# Some Tips Making Pictures Of Your Bird



## rhopkins (Jul 15, 2017)

I am going to share a few tips on improving your photo technique. If you will follow these steps below you will be able to share a much better picture of your little friend.

1. If your shooting with a digital camera turn off autofocus if possible.

2. If you want to shoot the picture through the wire and not open the door to the cage, then get as close to the wires as you can. I shoot with the front of the lens resting on the cage wires.

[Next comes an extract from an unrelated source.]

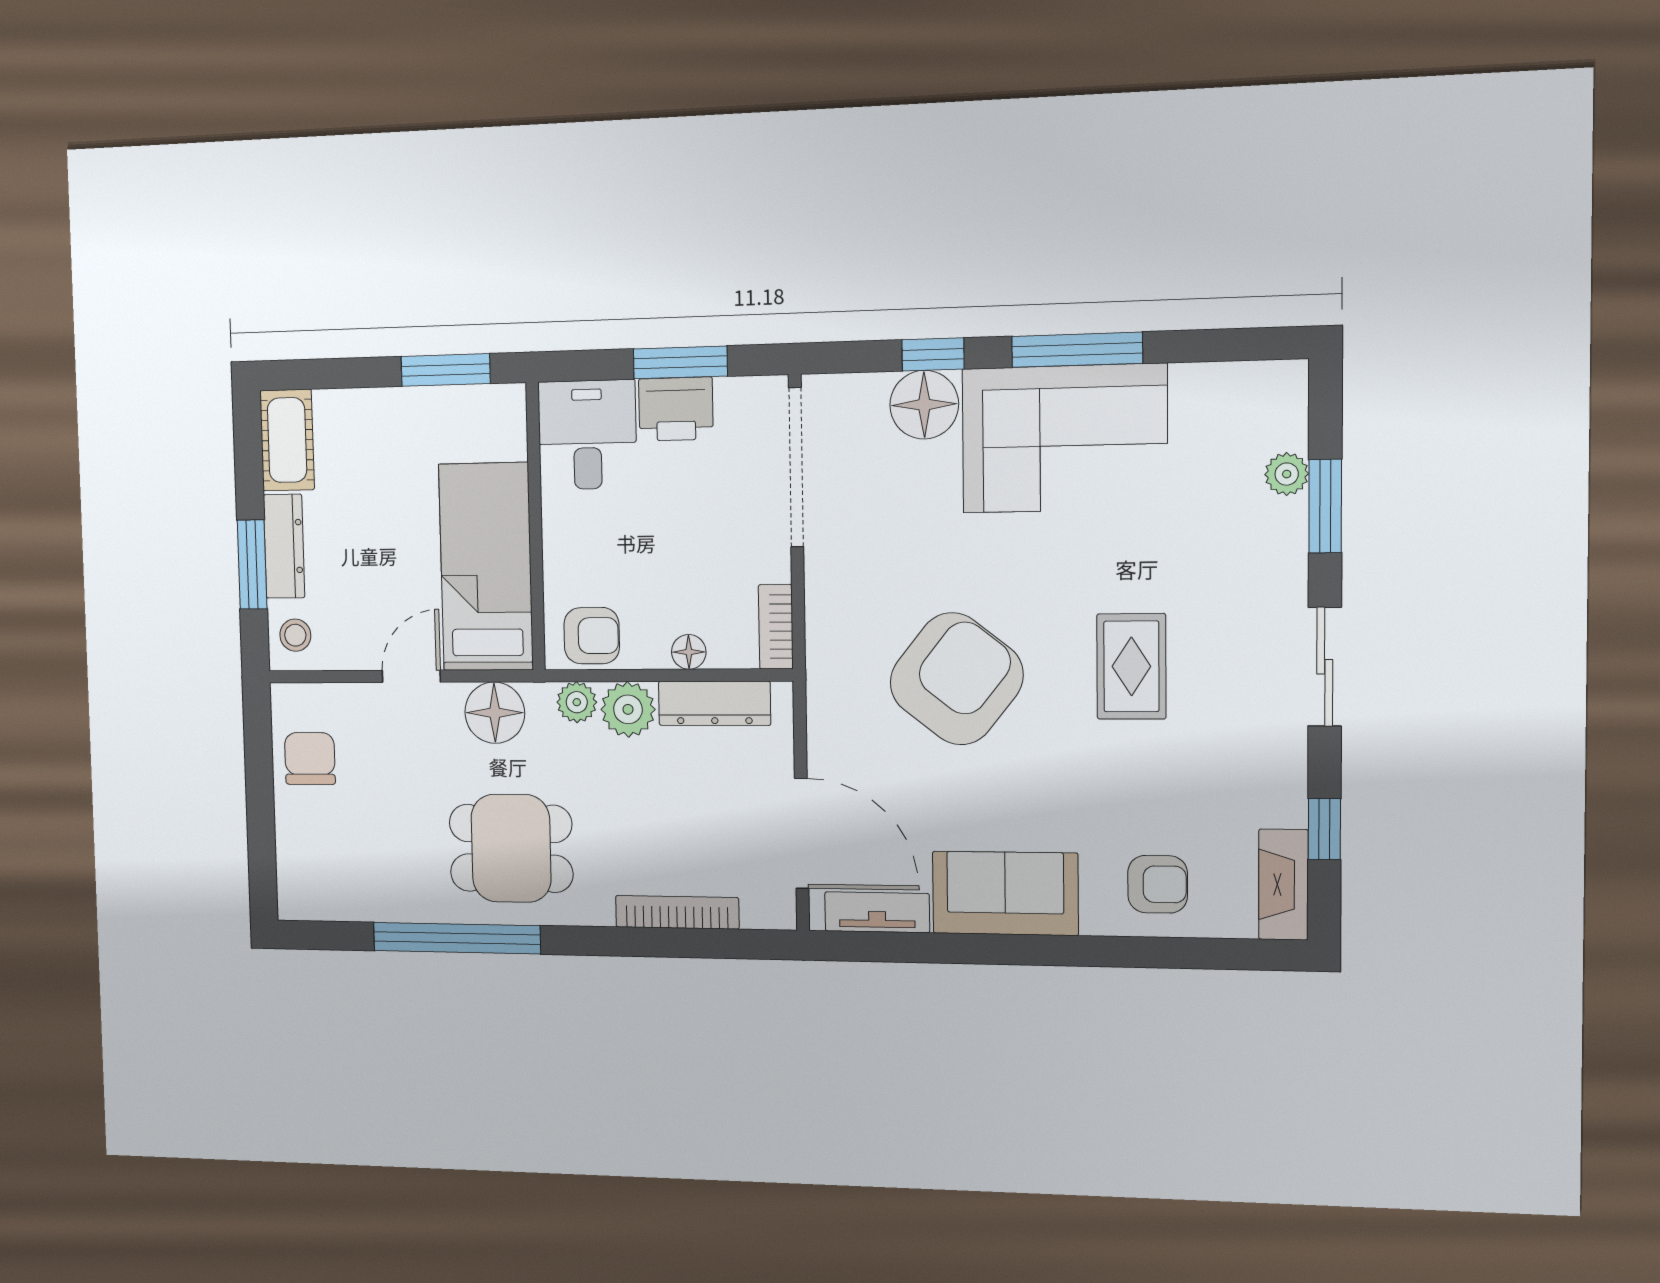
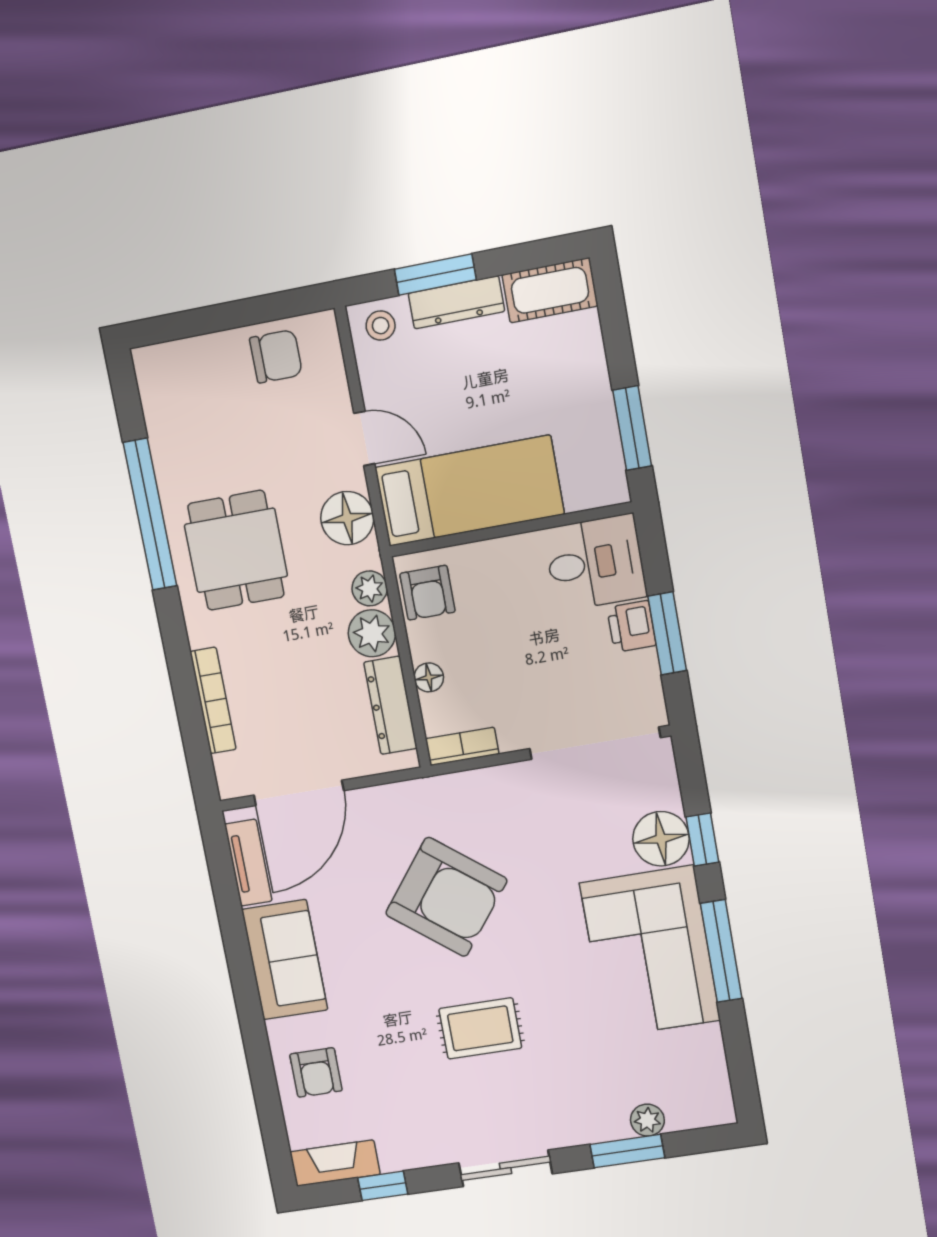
printer: (676, 409) -> (632, 626), width x0.73, depth x0.81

3. Since you have taken the lens off autofocus, you have to turn the manual focus ring on your lens. By doing the following the front wires of the cage should almost be invisible in the photograph.

4. For images made with a cellphone some do not allow you to shoot without autofocus. In this case you want to get the camera lens between two wires.
Rest the camera against the wire for support. You can get pretty good results with your phone it may take a few shots to get one just right.

Hope the tips help you improve your pics. Thanks for reading the thread.


----------



## JRS (Sep 3, 2016)

Good tips
I’ll also add:
Turn your phone to silent so that the photo noise doesn’t alert your bird.
Editing phone photos by adjusting the rotation (when you’ve not held the camera quite straight) and by trimming the photo, can improve the photo a lot.


----------



## rhopkins (Jul 15, 2017)

Thanks for adding that good tip. Maybe it will encourge others to add tips as well.


----------